Exercise directions: State how many lines in the items contain the string "What", counting case as significant. Give only the number.

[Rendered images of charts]
*** Block opens ***

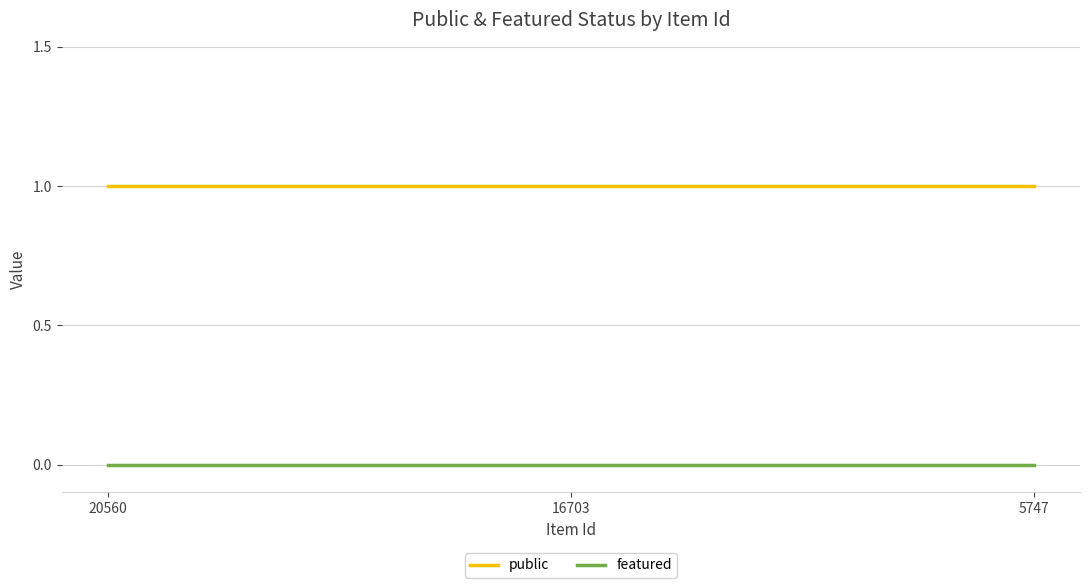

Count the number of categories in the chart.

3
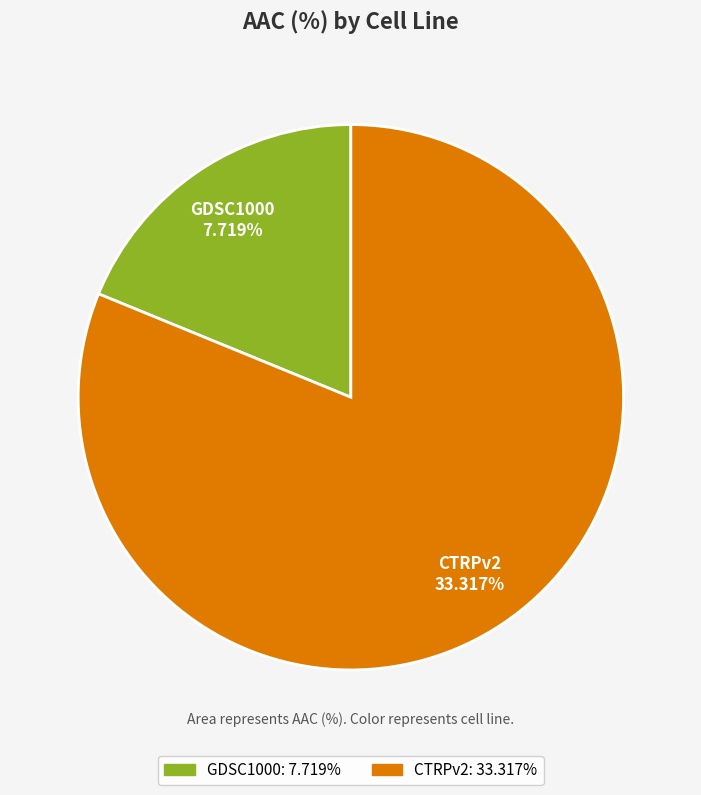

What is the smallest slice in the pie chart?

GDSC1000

*** Block closes ***

The completed task: 1